_YOUR ASSIGNMENT_: Only the pictures are to be dropped, and the rest of the data should be copied exactly.

<<<<

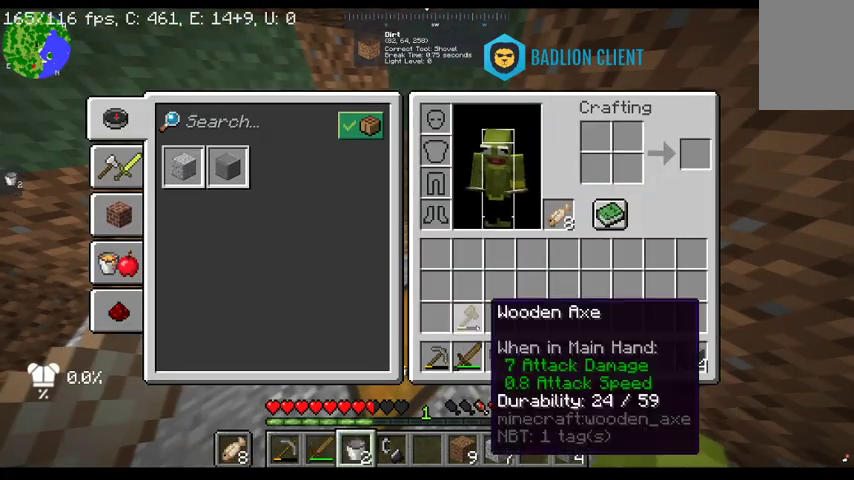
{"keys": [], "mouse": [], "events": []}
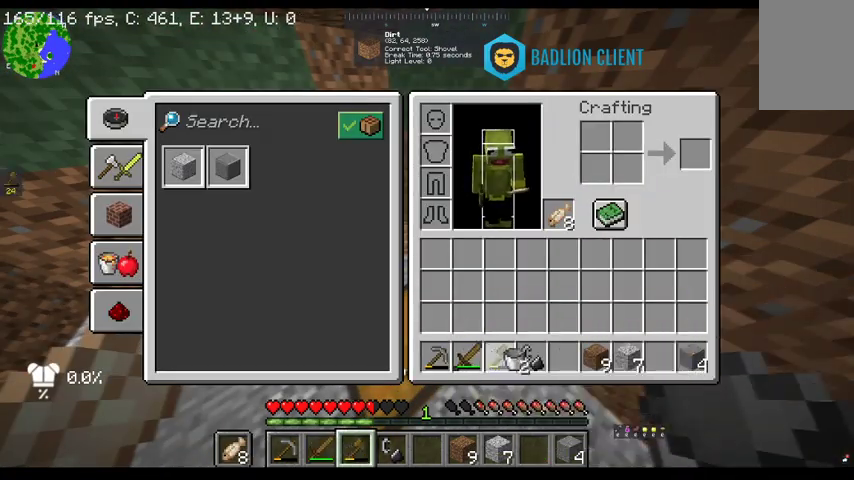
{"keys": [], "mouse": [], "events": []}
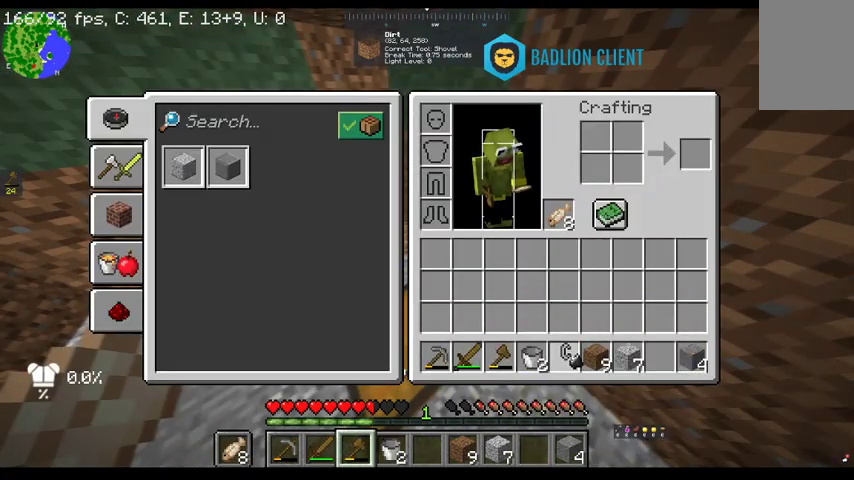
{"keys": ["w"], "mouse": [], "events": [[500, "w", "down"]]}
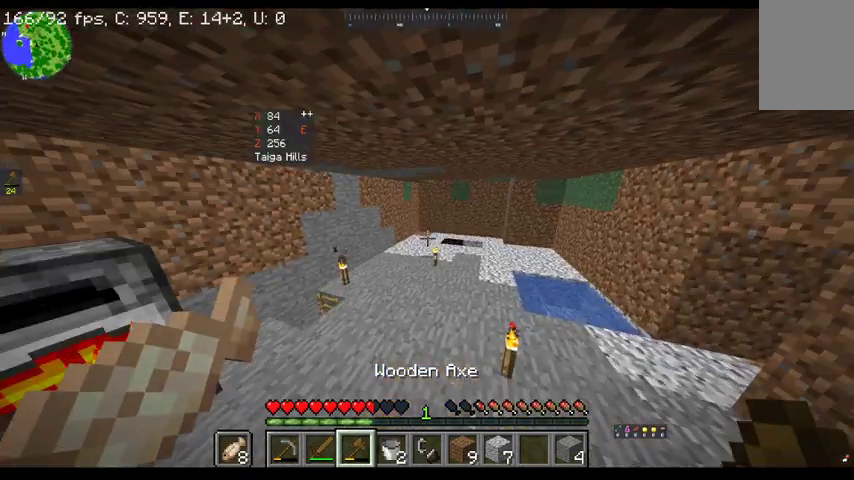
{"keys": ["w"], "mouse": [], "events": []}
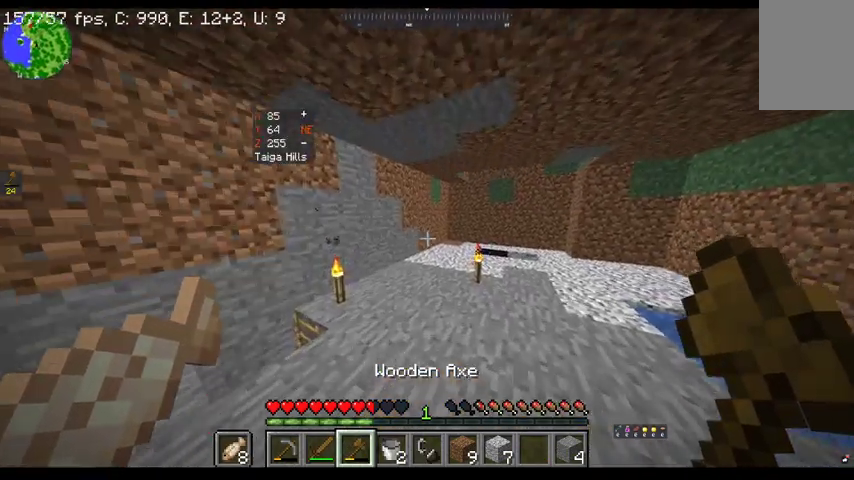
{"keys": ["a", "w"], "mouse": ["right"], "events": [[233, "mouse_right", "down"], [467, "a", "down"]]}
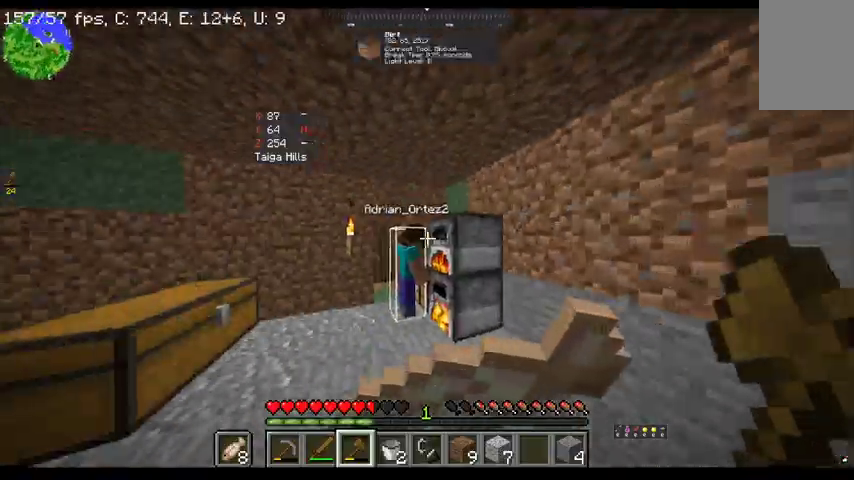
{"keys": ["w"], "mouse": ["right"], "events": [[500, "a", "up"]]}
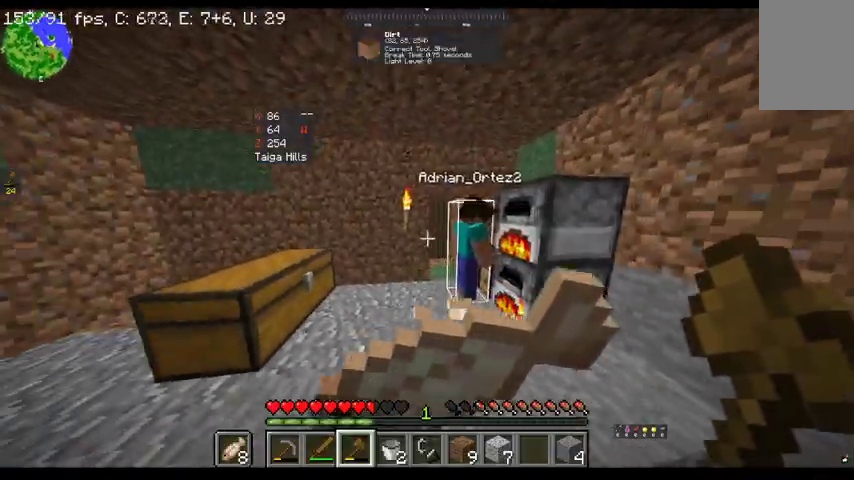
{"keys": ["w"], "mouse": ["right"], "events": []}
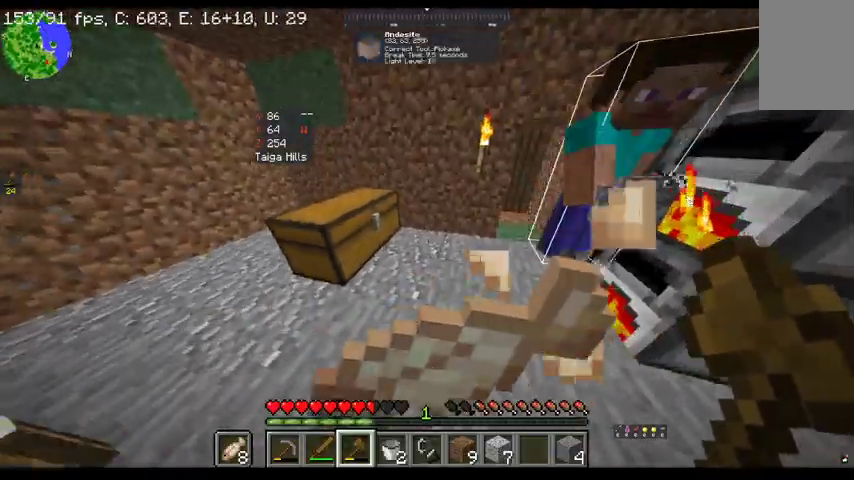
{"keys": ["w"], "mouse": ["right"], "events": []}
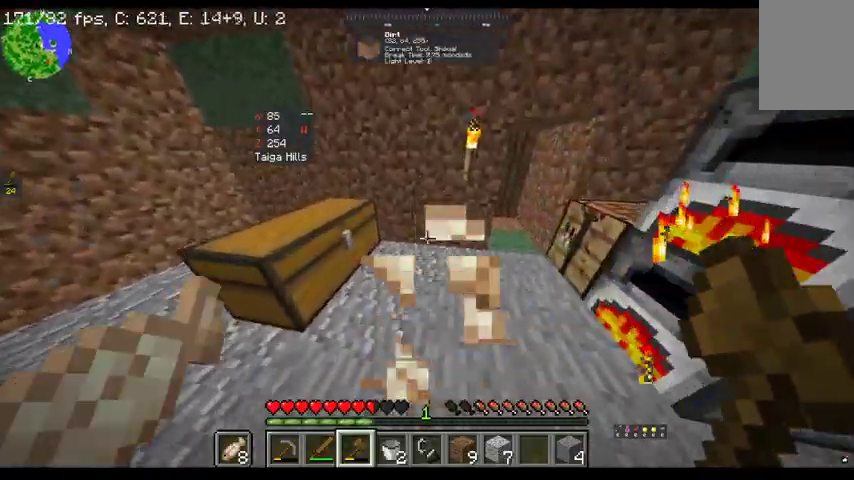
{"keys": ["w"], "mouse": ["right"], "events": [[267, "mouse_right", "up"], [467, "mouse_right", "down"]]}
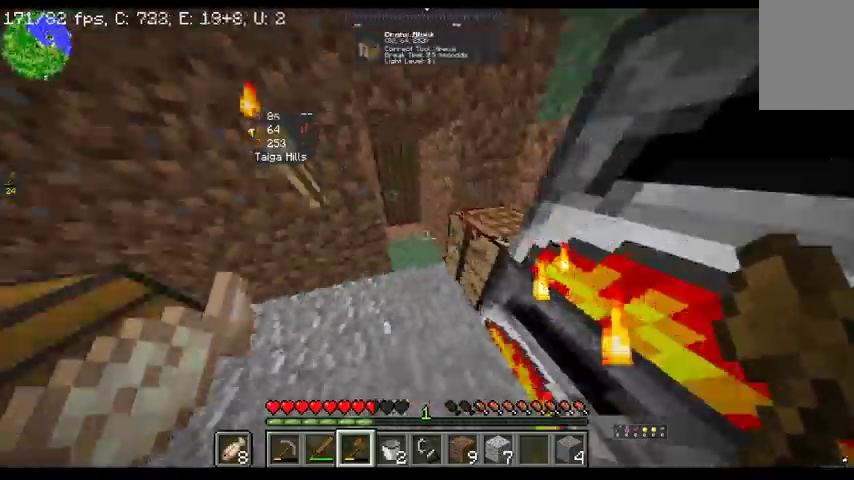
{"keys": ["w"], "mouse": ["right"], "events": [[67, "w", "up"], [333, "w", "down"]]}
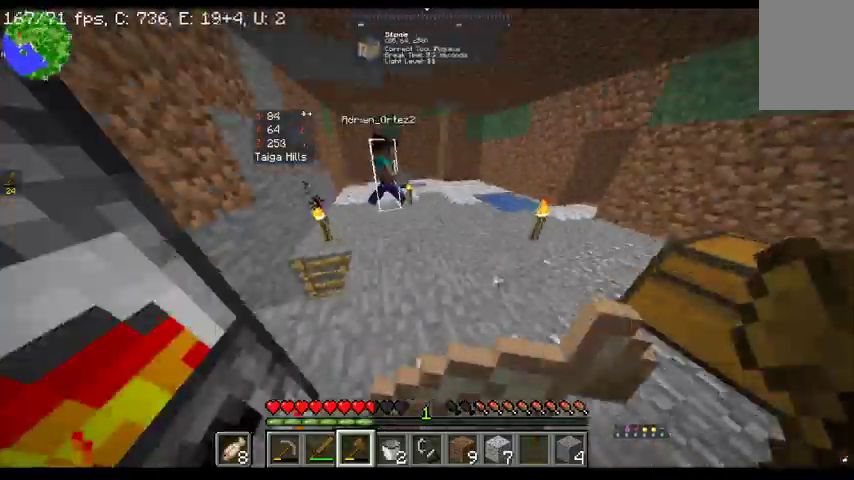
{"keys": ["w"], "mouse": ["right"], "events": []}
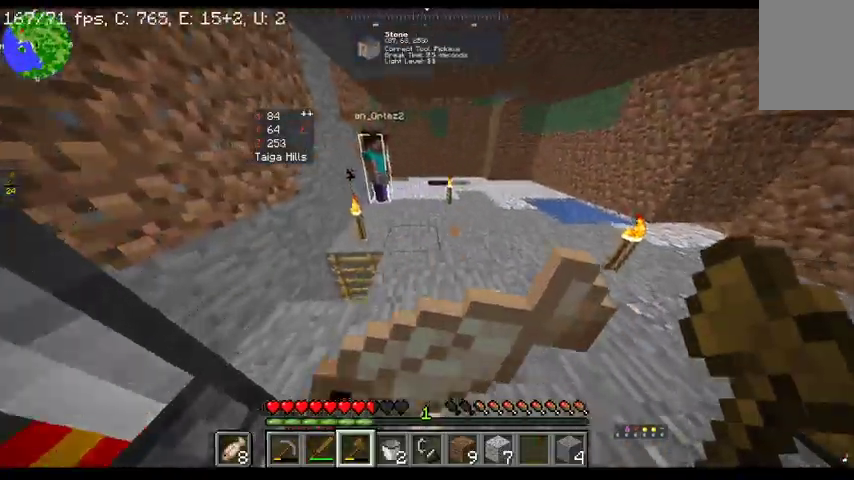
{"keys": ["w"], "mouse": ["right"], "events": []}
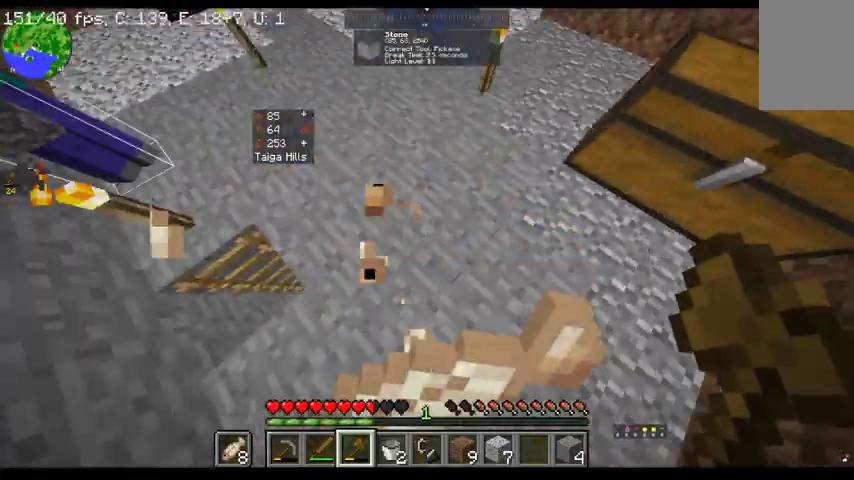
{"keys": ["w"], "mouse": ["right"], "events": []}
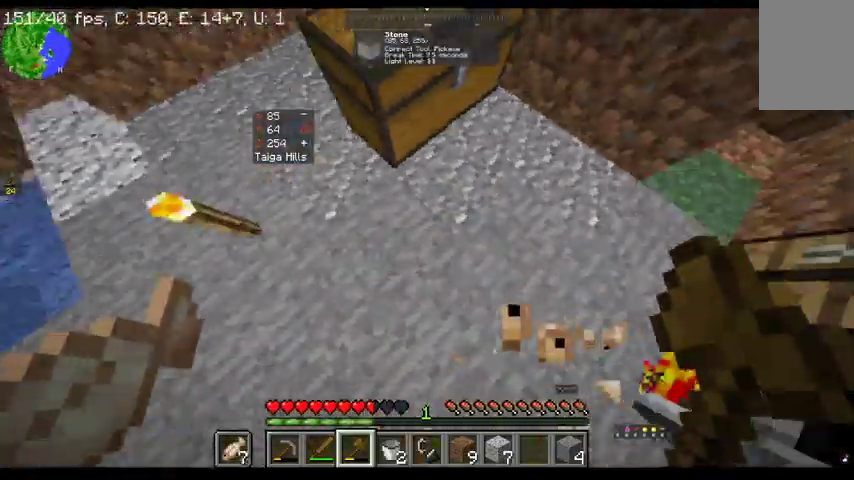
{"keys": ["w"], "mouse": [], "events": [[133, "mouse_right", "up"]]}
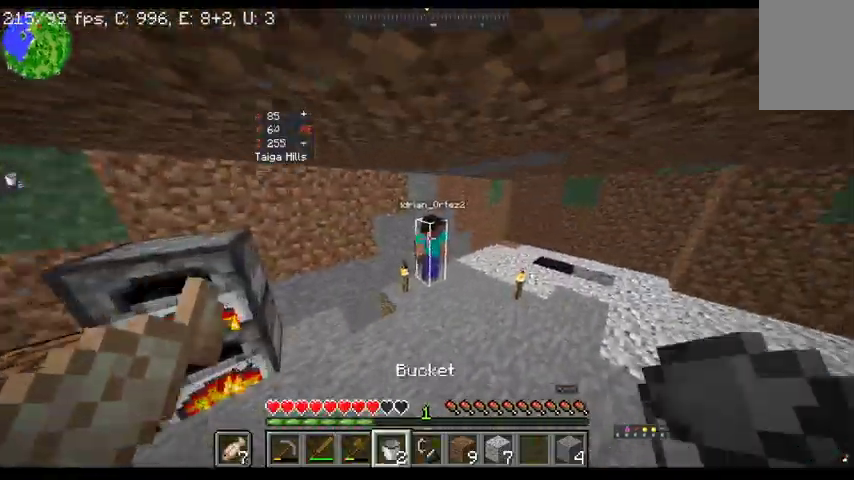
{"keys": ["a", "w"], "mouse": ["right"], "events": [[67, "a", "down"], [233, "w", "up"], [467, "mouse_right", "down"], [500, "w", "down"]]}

>>>>

_EXPECTED OUTPUT_:
{"keys": [], "mouse": [], "events": []}
{"keys": [], "mouse": [], "events": []}
{"keys": ["w"], "mouse": [], "events": [[500, "w", "down"]]}
{"keys": ["w"], "mouse": [], "events": []}
{"keys": ["a", "w"], "mouse": ["right"], "events": [[233, "mouse_right", "down"], [467, "a", "down"]]}
{"keys": ["w"], "mouse": ["right"], "events": [[500, "a", "up"]]}
{"keys": ["w"], "mouse": ["right"], "events": []}
{"keys": ["w"], "mouse": ["right"], "events": []}
{"keys": ["w"], "mouse": ["right"], "events": [[267, "mouse_right", "up"], [467, "mouse_right", "down"]]}
{"keys": ["w"], "mouse": ["right"], "events": [[67, "w", "up"], [333, "w", "down"]]}
{"keys": ["w"], "mouse": ["right"], "events": []}
{"keys": ["w"], "mouse": ["right"], "events": []}
{"keys": ["w"], "mouse": ["right"], "events": []}
{"keys": ["w"], "mouse": [], "events": [[133, "mouse_right", "up"]]}
{"keys": ["a", "w"], "mouse": ["right"], "events": [[67, "a", "down"], [233, "w", "up"], [467, "mouse_right", "down"], [500, "w", "down"]]}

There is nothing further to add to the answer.